◆ HOW TO COMPLETE THIS TASK
Isolate every line in the records below with "income" in it.

[Opening THE DATA section]

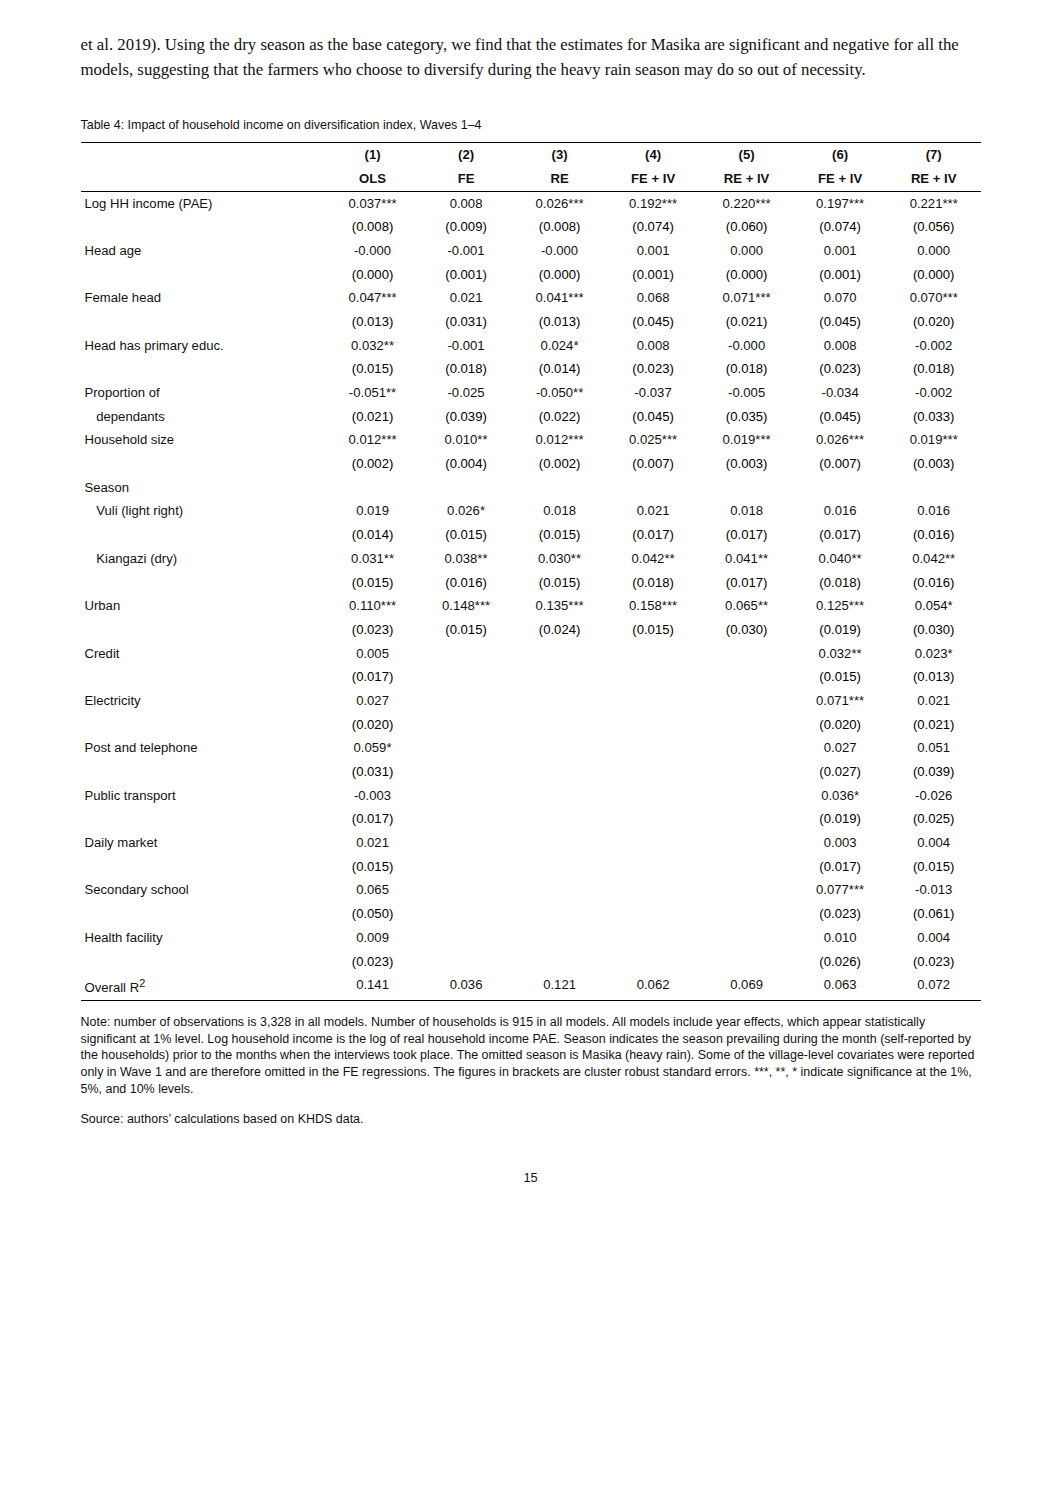et al. 2019). Using the dry season as the base category, we find that the estimates for Masika are significant and negative for all the models, suggesting that the farmers who choose to diversify during the heavy rain season may do so out of necessity.
Table 4: Impact of household income on diversification index, Waves 1–4
| | (1) | (2) | (3) | (4) | (5) | (6) | (7) |
| --- | --- | --- | --- | --- | --- | --- | --- |
| | OLS | FE | RE | FE + IV | RE + IV | FE + IV | RE + IV |
| Log HH income (PAE) | 0.037*** | 0.008 | 0.026*** | 0.192*** | 0.220*** | 0.197*** | 0.221*** |
| | (0.008) | (0.009) | (0.008) | (0.074) | (0.060) | (0.074) | (0.056) |
| Head age | -0.000 | -0.001 | -0.000 | 0.001 | 0.000 | 0.001 | 0.000 |
| | (0.000) | (0.001) | (0.000) | (0.001) | (0.000) | (0.001) | (0.000) |
| Female head | 0.047*** | 0.021 | 0.041*** | 0.068 | 0.071*** | 0.070 | 0.070*** |
| | (0.013) | (0.031) | (0.013) | (0.045) | (0.021) | (0.045) | (0.020) |
| Head has primary educ. | 0.032** | -0.001 | 0.024* | 0.008 | -0.000 | 0.008 | -0.002 |
| | (0.015) | (0.018) | (0.014) | (0.023) | (0.018) | (0.023) | (0.018) |
| Proportion of | -0.051** | -0.025 | -0.050** | -0.037 | -0.005 | -0.034 | -0.002 |
| dependants | (0.021) | (0.039) | (0.022) | (0.045) | (0.035) | (0.045) | (0.033) |
| Household size | 0.012*** | 0.010** | 0.012*** | 0.025*** | 0.019*** | 0.026*** | 0.019*** |
| | (0.002) | (0.004) | (0.002) | (0.007) | (0.003) | (0.007) | (0.003) |
| Season | | | | | | | |
| Vuli (light right) | 0.019 | 0.026* | 0.018 | 0.021 | 0.018 | 0.016 | 0.016 |
| | (0.014) | (0.015) | (0.015) | (0.017) | (0.017) | (0.017) | (0.016) |
| Kiangazi (dry) | 0.031** | 0.038** | 0.030** | 0.042** | 0.041** | 0.040** | 0.042** |
| | (0.015) | (0.016) | (0.015) | (0.018) | (0.017) | (0.018) | (0.016) |
| Urban | 0.110*** | 0.148*** | 0.135*** | 0.158*** | 0.065** | 0.125*** | 0.054* |
| | (0.023) | (0.015) | (0.024) | (0.015) | (0.030) | (0.019) | (0.030) |
| Credit | 0.005 | | | | | 0.032** | 0.023* |
| | (0.017) | | | | | (0.015) | (0.013) |
| Electricity | 0.027 | | | | | 0.071*** | 0.021 |
| | (0.020) | | | | | (0.020) | (0.021) |
| Post and telephone | 0.059* | | | | | 0.027 | 0.051 |
| | (0.031) | | | | | (0.027) | (0.039) |
| Public transport | -0.003 | | | | | 0.036* | -0.026 |
| | (0.017) | | | | | (0.019) | (0.025) |
| Daily market | 0.021 | | | | | 0.003 | 0.004 |
| | (0.015) | | | | | (0.017) | (0.015) |
| Secondary school | 0.065 | | | | | 0.077*** | -0.013 |
| | (0.050) | | | | | (0.023) | (0.061) |
| Health facility | 0.009 | | | | | 0.010 | 0.004 |
| | (0.023) | | | | | (0.026) | (0.023) |
| Overall R 2 | 0.141 | 0.036 | 0.121 | 0.062 | 0.069 | 0.063 | 0.072 |
Note: number of observations is 3,328 in all models. Number of households is 915 in all models. All models include year effects, which appear statistically significant at 1% level. Log household income is the log of real household income PAE. Season indicates the season prevailing during the month (self-reported by the households) prior to the months when the interviews took place. The omitted season is Masika (heavy rain). Some of the village-level covariates were reported only in Wave 1 and are therefore omitted in the FE regressions. The figures in brackets are cluster robust standard errors. ***, **, * indicate significance at the 1%, 5%, and 10% levels.
Source: authors’ calculations based on KHDS data.
15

[Closing THE DATA section]

◆ ANSWER SPACE
Table 4: Impact of household income on diversification index, Waves 1–4
| Log HH income (PAE) | 0.037*** | 0.008 | 0.026*** | 0.192*** | 0.220*** | 0.197*** | 0.221*** |
Note: number of observations is 3,328 in all models. Number of households is 915 in all models. All models include year effects, which appear statistically significant at 1% level. Log household income is the log of real household income PAE. Season indicates the season prevailing during the month (self-reported by the households) prior to the months when the interviews took place. The omitted season is Masika (heavy rain). Some of the village-level covariates were reported only in Wave 1 and are therefore omitted in the FE regressions. The figures in brackets are cluster robust standard errors. ***, **, * indicate significance at the 1%, 5%, and 10% levels.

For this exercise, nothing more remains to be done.